The Lily Pond
Fragment #30
There feels an aire of superiority circling around Substack because of the increasing number of people offering unsubstantiated advice from the sidelines. When I feel like I’m drowning in details and complexity, I look for help from those who have already walked a similar path and are willing to walk it again without telling me where to stand.
Difference between advice and a framework
Advice seems to put any answers given outside a relationship. There is a lot of advice giving on here. Someone tells me what they think I should do and while it might seem helpful for a second, it undermines my ability to think critically and feel accomplished and in control of my own life. All too quickly I’m executing on their ideas, not my own. When things become more complex, the conviction to finish disappears because I never really owned the process in the first place. Advice giving also requires an understanding of life situations, values, tolerance for risk etc. - all things that are deeply personal and rarely revealed to a stranger.
Offering a framework that is structured using personal experience creates options from inside and gives others room to discover their own unique solutions. I don’t tell others what to decide. I can expose how your own thinking allows an appropriate decision to be made visible. It’s the difference between a friend saying “just leave” vs. a map that allows you to see what you actually value and what’s at stake.
Being told what to do keeps things stuck
Outsourced clarity rarely fares well under pressure.
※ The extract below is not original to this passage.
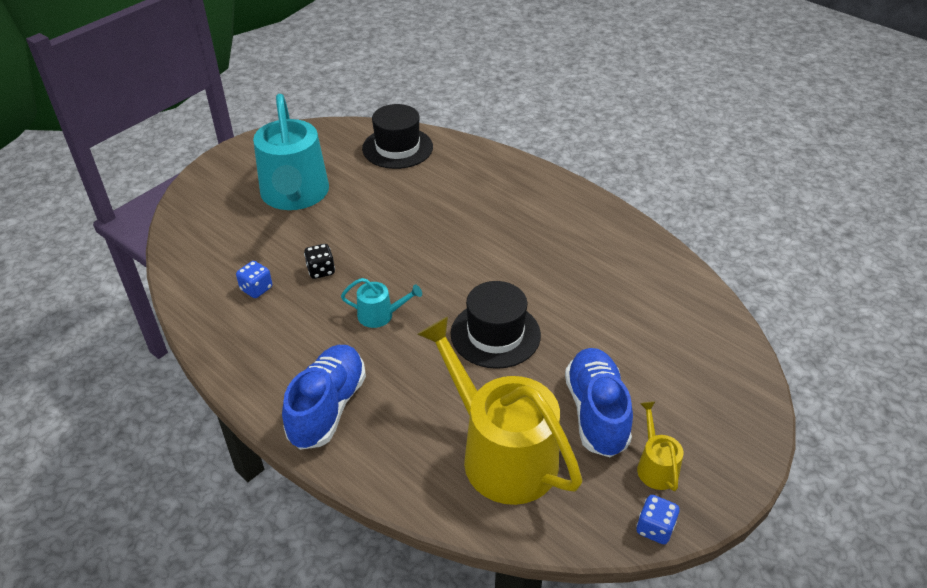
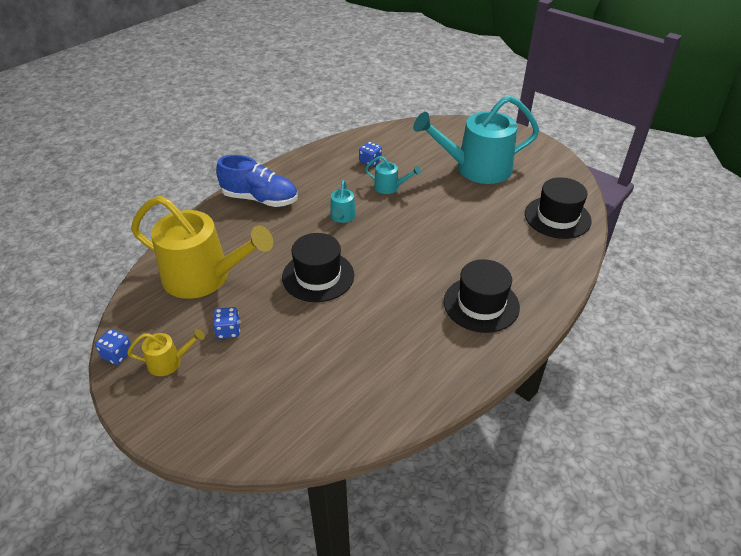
camera: 90 degrees right, 0 degrees up
(321, 270) = (389, 187): black dice -> turquoise watering can
(501, 453) = (204, 277): yellow watering can -> yellow watering can turned 60 degrees clockwise
(531, 210) = (481, 304): none -> black hat
(596, 412) = (228, 331): blue shoe -> blue dice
In complex situations, it’s human nature to look for a quick win yet when intensity inevitably ramps up, I want to be able to say to myself: “I know exactly why I’m doing this” because that conviction is what fuels me when I feel like packing it all in.
I rarely stay stuck because of a lack of options. It’s usually because of competing values or unacknowledged fears and these are only discovered through private, internal reflection. Being told what to do bypasses this crucial step in a rush toward a quick resolution so every time I go to someone else for an answer, I subtly reinforce a belief that I’m incapable of finding it myself.
“I don’t know what to do” sounds like a decision problem when really it’s a clarity issue. I describe it like a lily pond. I’m swamped by symptoms on the surface and can’t see the deeper issues below. Advice comes along and sprays the leaves using a toxic mixture of the giver’s values, experience, their own fears and bias. The symptoms wilt but somewhere inside, a misalignment is sensed because instinct knows it’s a borrowed view. I smile, nod along, yet remain stuck.
Meanwhile, a framework reveals the personal root structure and supports a clear flow.
Finding a way through complexity
Many say there is a way out, and I feel that is a misnomer. A way through feels more truthful. I have yet found my way out of a complex situation. Not entirely. I’m still here, living each day with memories and a residue of past experience, but there does come a moment when space opens up. The heaviness softens, the air feels crisper and the noise of life’s grind runs a little quieter in the background. All the frantic, mental cycling slows and the roots in the earth are seen for what they are. Here a sense of stability returns and the next step feels obvious.
When my youngest child left home was when I last felt stranded in the middle of a genuinely complex decision. All I could think was: Now what do I do? After decades of identifying as a mum I’d lost track of who I am. Finding ways through had the strange qualities of recognition and revelation. “Oh, so this is who I am?” It’s a mixture of comfort and surprise.
I’ve been a mother longer than I’ve been an independent woman so it’s been about learning what I genuinely think about things as an adult without putting the needs of others first. What do I actually want from life? I’m sure I’ll continue to have moments of hesitation but I’m no longer shuffling between multiple options. I get to prioritise myself for a change. It’s an odd feeling and at times almost too expansive, yet it does allow space to see clearly what feels most suitable and it’s exciting to be living on the edge of something new.
If you're standing in the middle of something complex right now, I'm curious:
Are you looking for a quick way out or are you sensing there might be a way through if only there was more structure and clarity?